Up until now I have been using the alglib library; doing an LU decomposition and then adding the logs along the diagonal and then adding i*pi times the number of pivots. Assuming I have an alglib::complex_2d_array m of size n, I do

alglib::integer_1d_array pivots;
cmatrixlu(m, n, n, pivots);
int nopivs=0;
for(int j=0;j<n;j++) nopivs+=(pivots(j)!=j);
complex<double> aldet=0;
for(int i=0;i<n;i++) aldet+=log(m[i][i]);
aldet+=complex<double>(0, nopivs*pi);

where I'm using a function

complex<double> log(alglib::complex a) {return log(complex<double>(a.x,a.y);}

However in many ways the Eigen library seems nice; easier to use and uses complex<double> instead of its own complex class.
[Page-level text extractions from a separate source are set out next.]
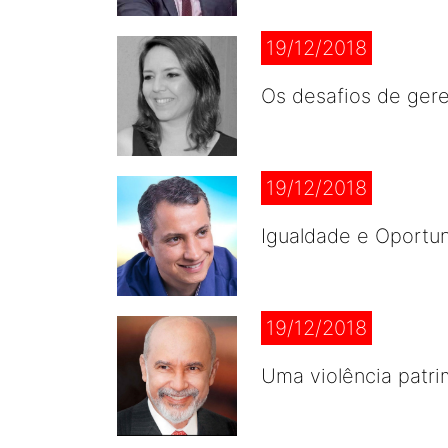
19/12/2018
Os desafios de ger
19/12/2018
Igualdade e Oportu
19/12/2018
Uma violência patri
Also I'm already using it for some other purposes so this would streamline things.

I try to use it in a similar way, assuming a Eigen::MatrixXcd m of size n:

Eigen::FullPivLU<Eigen::MatrixXcd> LU(m);
Eigen::MatrixXcd U=LU.matrixLU().triangularView<Eigen::Upper>();
complex<double> Edet=0;
for(int i=0;i<n;i++) Edet+=log(U(i,i));
Edet+=log(CD(LU.permutationP().determinant()*LU.permutationQ().determinant()));

However when I do some testing, Eigen performs much slower.

So I'm wondering if there is another way of doing this with Eigen that would be faster? Maybe another way of getting the log of the determinant altogether?

EDIT: After comment: This is how I test the code:

int n=20, k=5000;
Eigen::MatrixXcd m(n, n);
srand((unsigned int) time(0));
m.setRandom();
alglib::complex_2d_array m2=Eigen2AL_2d(m);

Eigen::FullPivLU<Eigen::MatrixXcd> LU(m);
CD Edet=0.0, aldet=0.0, test=LU.determinant();

clock_t starttime=clock();
for(int i=0;i<k;i++) {
    Eigen::MatrixXcd m4=m;
    Eigen::FullPivLU<Eigen::MatrixXcd> LU(m4);
    Eigen::MatrixXcd U=LU.matrixLU().triangularView<Eigen::Upper>();
    Edet=0;
    for(int i=0;i<n;i++) Edet+=log(U(i,i));
        Edet+=log(CD(LU.permutationP().determinant()*LU.permutationQ().determinant()));
}
cout << "Eigen time: " << (clock()-starttime)/(double)CLOCKS_PER_SEC << endl;

starttime=clock();
for(int i=0;i<k;i++) {
     alglib::integer_1d_array pivots;
    alglib::complex_2d_array m3=m2;
    cmatrixlu(m3, n, n, pivots);
    int nopivs=0;
    for(int j=0;j<n;j++) nopivs+=(pivots(j)!=j);
    aldet=0;
    for(int i=0;i<n;i++) aldet+=log(m3[i][i]);
    aldet+=CD(0, nopivs*pi);
}
cout << "Alglib time: " << (clock()-starttime)/(double)CLOCKS_PER_SEC << endl;

cout << "det = " << test << " " << exp(aldet) << " " << exp(Edet) << endl;

It is compiled with g++ -c -std=c++11 -O2. A typical run gives:

Eigen time: 2.10524
Alglib time: 0.664027

Solution

  • The LU algorithm implemented in alglib performs partial pivoting only, therefore, in Eigen you should use the equivalent PartialPivLU class which is indeed order of magnitude faster. Also, make sure to bench with compiler optimization ON.